# WV Pigeon Mickey D Needs a Home



## Guest (Feb 10, 2008)

Hi I live in Clarksburg WV I am looking for a home for Mickey D, A pigeon I rescued from a Mcdonalds parking lot, about 1 1/2 months ago that had a broken wing. I would love to keep him but I have 8 cats and I just dont feel I can give him the attention he needs. He seems content in his cage and I try to get him out often, I had one person respond but she is in Va 4 1/2 hours away. I would like to find someone closer. Hes beautiful ,I think they call them gray bar pigeons with the purple and green coloring around the neck. I am not sure if he will ever be able to be released, his wing is still not right. He does fly some but just not very strong.
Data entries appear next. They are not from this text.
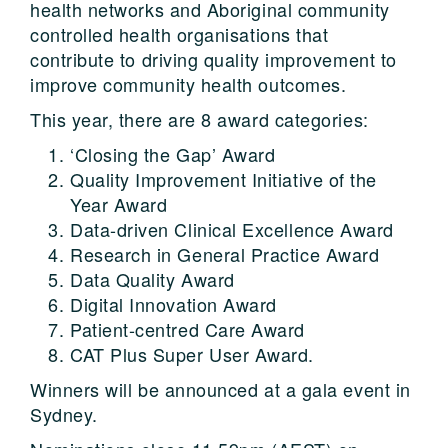
health networks and Aboriginal community
controlled health organisations that
contribute to driving quality improvement to
improve community health outcomes.
This year, there are 8 award categories:
‘Closing the Gap’ Award
Quality Improvement Initiative of the
Year Award
Data-driven Clinical Excellence Award
Research in General Practice Award
Data Quality Award
Digital Innovation Award
Patient-centred Care Award
CAT Plus Super User Award.
Winners will be announced at a gala event in
Sydney.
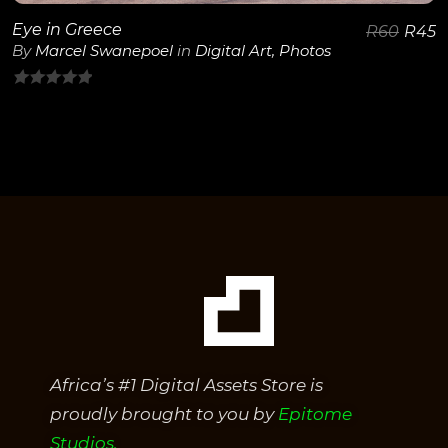
Eye in Greece
R
60
R
45
By
Marcel Swanepoel
in
Digital Art
,
Photos
0
out
of
5
Africa’s #1 Digital Assets Store is
proudly brought to you by
Epitome
Studios.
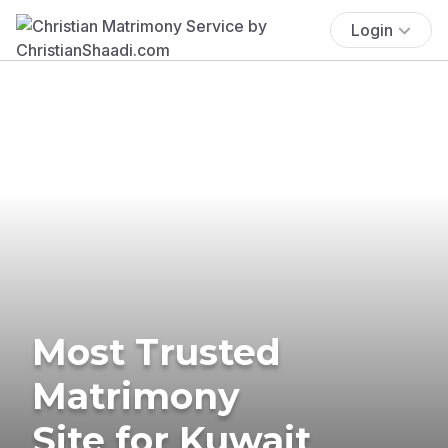
Login
Most Trusted
Matrimony
Site for Kuwait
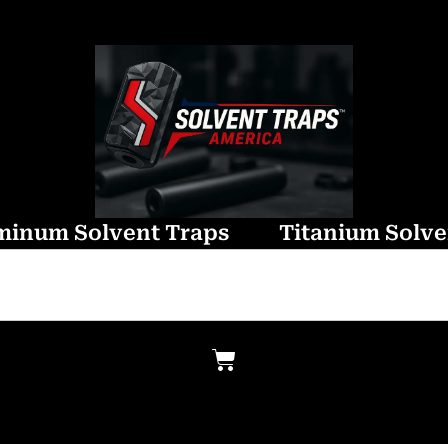
minum Solvent Traps
Titanium Solve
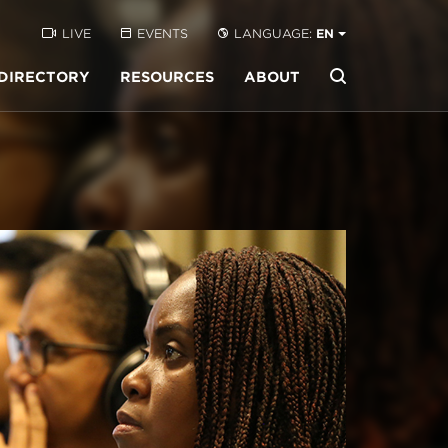
LIVE
EVENTS
LANGUAGE:
EN
DIRECTORY
RESOURCES
ABOUT
Buscar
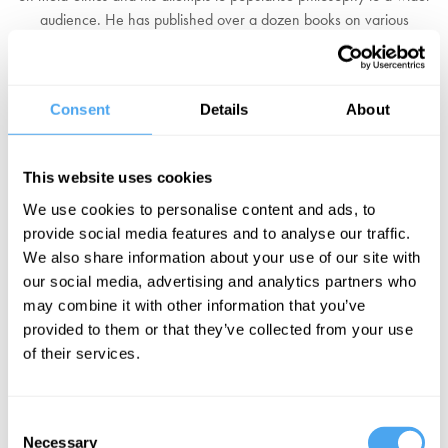
audience. He has published over a dozen books on various
philosophical issues both for public and academic audiences, and
has appeared on shows such as Radio 4's The Moral Maze and
PBS's Closer to Truth. He is known for proposing a meta-ethical
Consent
Details
About
view called 'quasi-realism' which proposes that ethical statements
are projections of emotional attitudes as if they were real features
of the world.
This website uses cookies
We use cookies to personalise content and ads, to
His latest book, On Truth (2018), examines various philosophical
provide social media features and to analyse our traffic.
approaches to the concept of truth, in order to interrogate what it is,
We also share information about your use of our site with
how we should think about it, and why it matters.
our social media, advertising and analytics partners who
may combine it with other information that you’ve
"Learned, astute, admirably sensible, and possesses an elegant
provided to them or that they’ve collected from your use
and clear prose style."
The Guardian
of their services.
BOOK NOW
Consent
Necessary
Selection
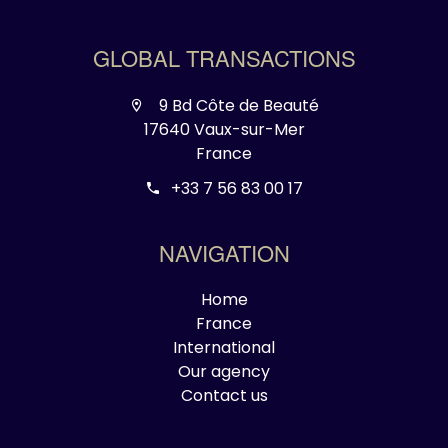
GLOBAL TRANSACTIONS
9 Bd Côte de Beauté
17640 Vaux-sur-Mer
France
+33 7 56 83 00 17
NAVIGATION
Home
France
International
Our agency
Contact us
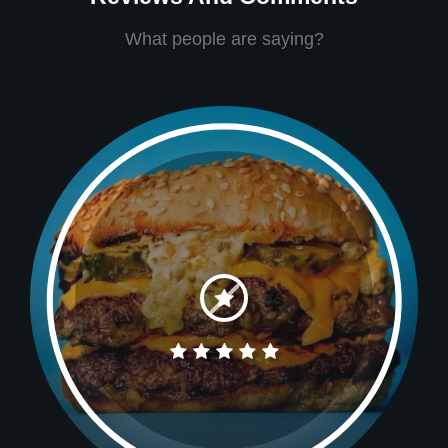
What people are saying?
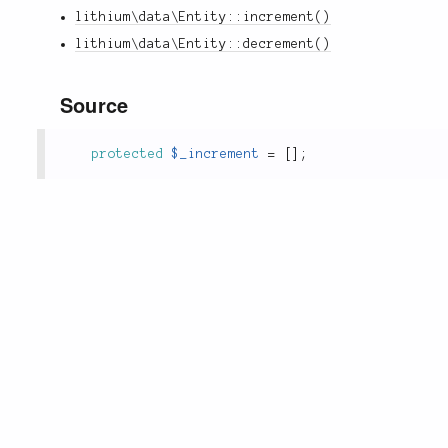
lithium\data\Entity::increment()
lithium\data\Entity::decrement()
Source
protected
$_increment
=
[
]
;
Please Help me find him a good home....Thanks so much Jerida


----------



## myrpalom (Aug 12, 2004)

I hope Mickey D. will find a nice home.
Could you re-post in the adoption forum, I think you will get a better respons there.
Myriam


----------



## horsesgot6 (May 30, 2007)

Just Wanted To Update Everyone About Mickey D.. 

I Will Be getting Him on Monday Feb. 18th. 

What A Sweet Lady That has Him She And her Husband Will Be driving Around3Hours To Bring This Bird To Me. she really Loves Mickey But With Her Cats And Wanting To Make Sure He Is Happy And Safe Is Why She Is Giving Him To Me. 
I want To thank jcatbird8 For What she Has Done To care And Love This Pigeon That Came Into Her Life Very Few People Would Take The Time To Care For A Hurt Pigeon And She Has Done Such A Great Job. I'm Sure Mickey Will Miss Her As much As She Will Miss Him. 

Thanks For Caring jcatbird8


----------



## TAWhatley (Mar 6, 2001)

Great news! Thank you Jennifer and JCat for making this happen! 

Terry


----------